Vitamin C (also known as ascorbic acid and ascorbate) is a water-soluble vitamin found in citrus and other fruits and vegetables, also sold as a dietary supplement[9] and as a topical 'serum' ingredient to treat melasma (dark pigment spots) and wrinkles on the face.[10] It is used to prevent and treat scurvy.[9] Vitamin C is an essential nutrient involved in the repair of tissue, the formation of collagen, and the enzymatic production of certain neurotransmitters.[9][11] It is required for the functioning of several enzymes and is important for immune system function.[11][12] It also functions as an antioxidant.[13] Most animals are able to synthesize their own vitamin C. However, apes (including humans) and monkeys (but not all primates), most bats, some rodents, and certain other animals must acquire it from dietary sources.

Food additives[edit]

Ascorbic acid and some of its salts and esters are common additives added to various foods, such as canned fruits, mostly to slow oxidation and enzymatic browning.[107] It may be used as a flour treatment agent used in breadmaking.[108] As food additives, they are assigned E numbers, with safety assessment and approval the responsibility of the European Food Safety Authority.[109] The relevant E numbers are:

  1. E300 ascorbic acid (approved for use as a food additive in the UK,[110] U.S.[111] Canada,[112] Australia and New Zealand[113])

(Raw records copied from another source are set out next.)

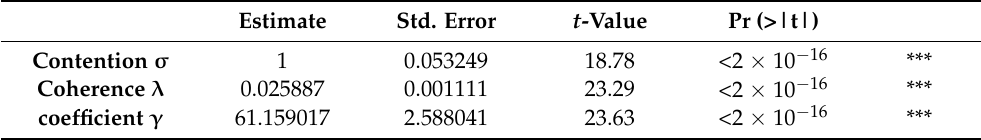
Table 5. USL Coefficients; Contention, Coherence modeled values.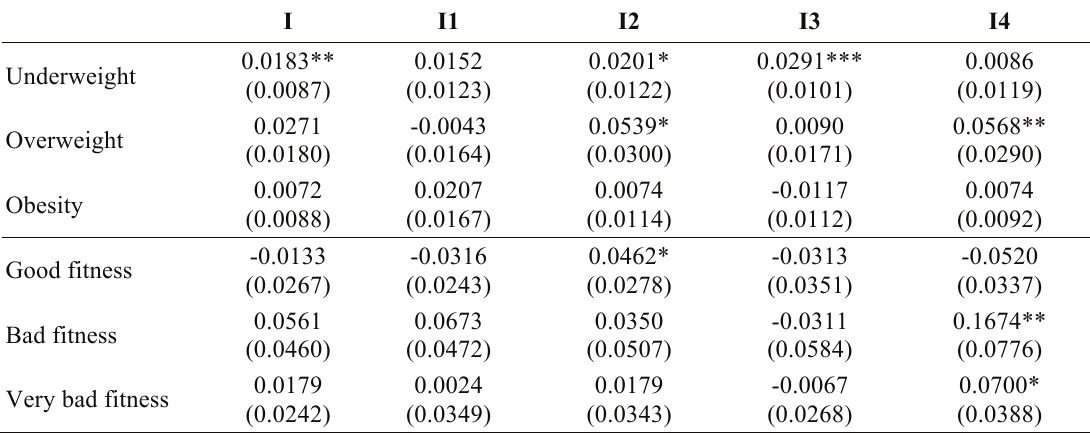
Table 5. Estimated health effect of the interventions on the tails I I1 I2 I3 I4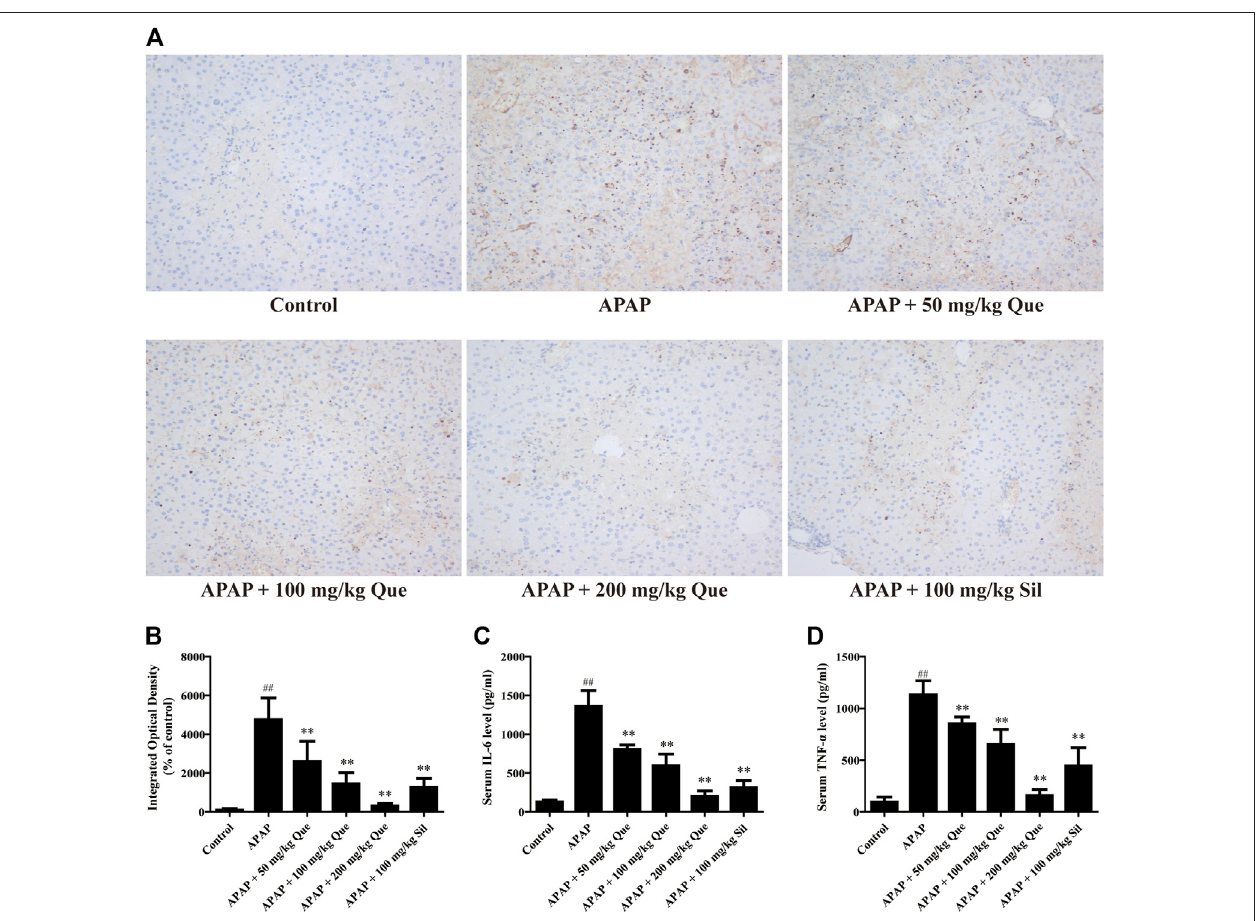
FIGURE 3 | Effect of quercitrin on APAP-induced in fl ammation. (A) Effect of quercitrin on F4/80 expression in the liver tissue of mice (200 × ). (B) IOD of immunohistochemistry. (C,D) Effect of quercitrin onserum IL-6 and TNF- α levels inAPAP-induced liver injury mice.The experimental data areexpressed asmean ± SD, ## p < 0.01, compared with the control group; ** p < 0.01, compared with the APAP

  2. E301 sodium ascorbate (approved for use as a food additive in the UK,[110] U.S.,[114] Canada,[112] Australia and New Zealand[113])

  3. E302 calcium ascorbate (approved for use as a food additive in the UK,[110] U.S.[111] Canada,[112] Australia and New Zealand[113])

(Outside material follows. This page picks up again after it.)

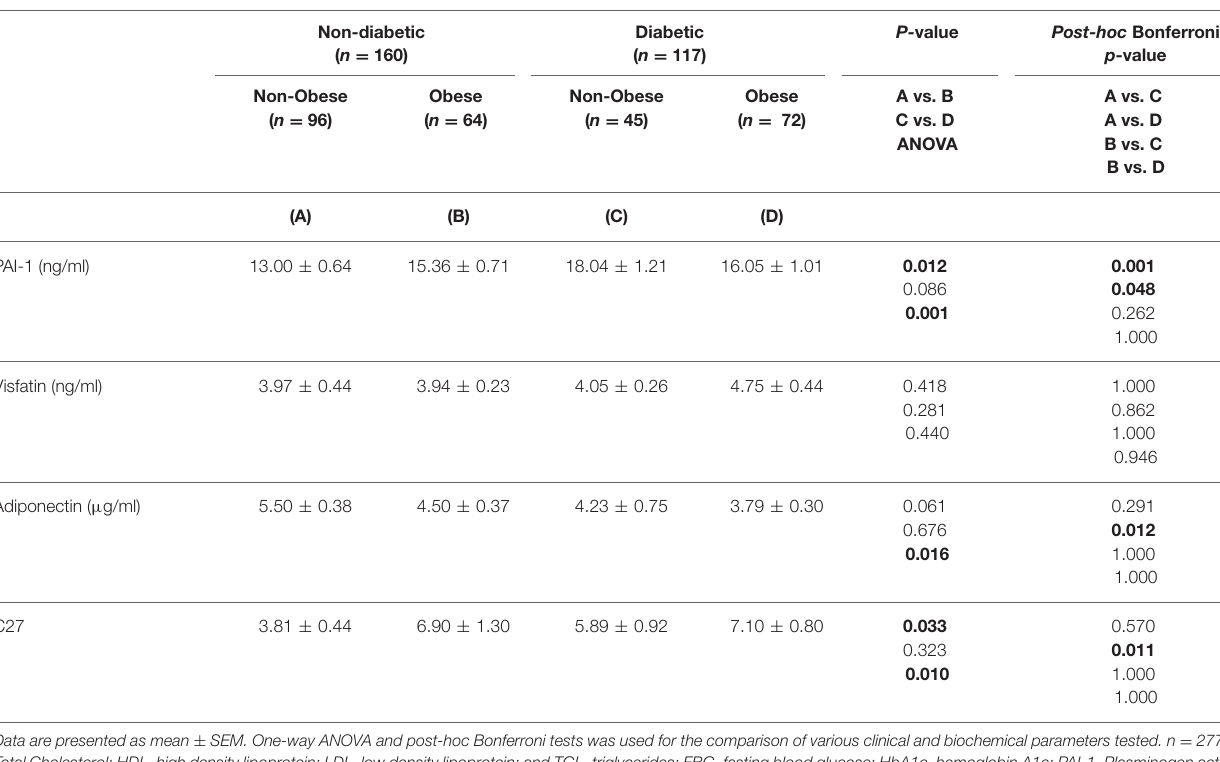
for age. As shown in Table 3 , among all the clinical parameters, significant positive correlation was observed between DNAJC27 level and FBG level ( r = 0.316, P = 0.009). There was a strong positive correlation of DNAJC27 level with HOMA-IR ( r = 0.316, P = 0.01). A positive correlation was also observed between TGL level and DNAJC27 ( r = 0.215, P =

  4. E303 potassium ascorbate (approved in Australia and New Zealand,[113] but not in the UK, U.S. or Canada)

  5. E304 fatty acid esters of ascorbic acid such as ascorbyl palmitate (approved for use as a food additive in the UK,[110] U.S.,[111] Canada,[112] Australia and New Zealand[113])

The stereoisomers of Vitamin C have a similar effect in food despite their lack of efficacy in humans. They include erythorbic acid and its sodium salt (E315, E316).[110]


The name "vitamin C" always refers to the l-enantiomer of ascorbic acid and its oxidized forms, such as dehydroascorbate (DHA). Therefore, unless written otherwise, "ascorbate" and "ascorbic acid" refer in the nutritional literature to l-ascorbate and l-ascorbic acid respectively. Ascorbic acid is a weak sugar acid structurally related to glucose. In biological systems, ascorbic acid can be found only at low pH, but in solutions above pH 5 is predominantly found in the ionized form, ascorbate. All of these molecules have vitamin C activity and thus are used synonymously with vitamin C, unless otherwise specified.[citation needed]

Numerous analytical methods have been developed for ascorbic acid detection. For example, vitamin C content of a food sample such as fruit juice can be calculated by measuring the volume of the sample required to decolorize a solution of dichlorophenolindophenol (DCPIP) and then calibrating the results by comparison with a known concentration of vitamin C.[132][133]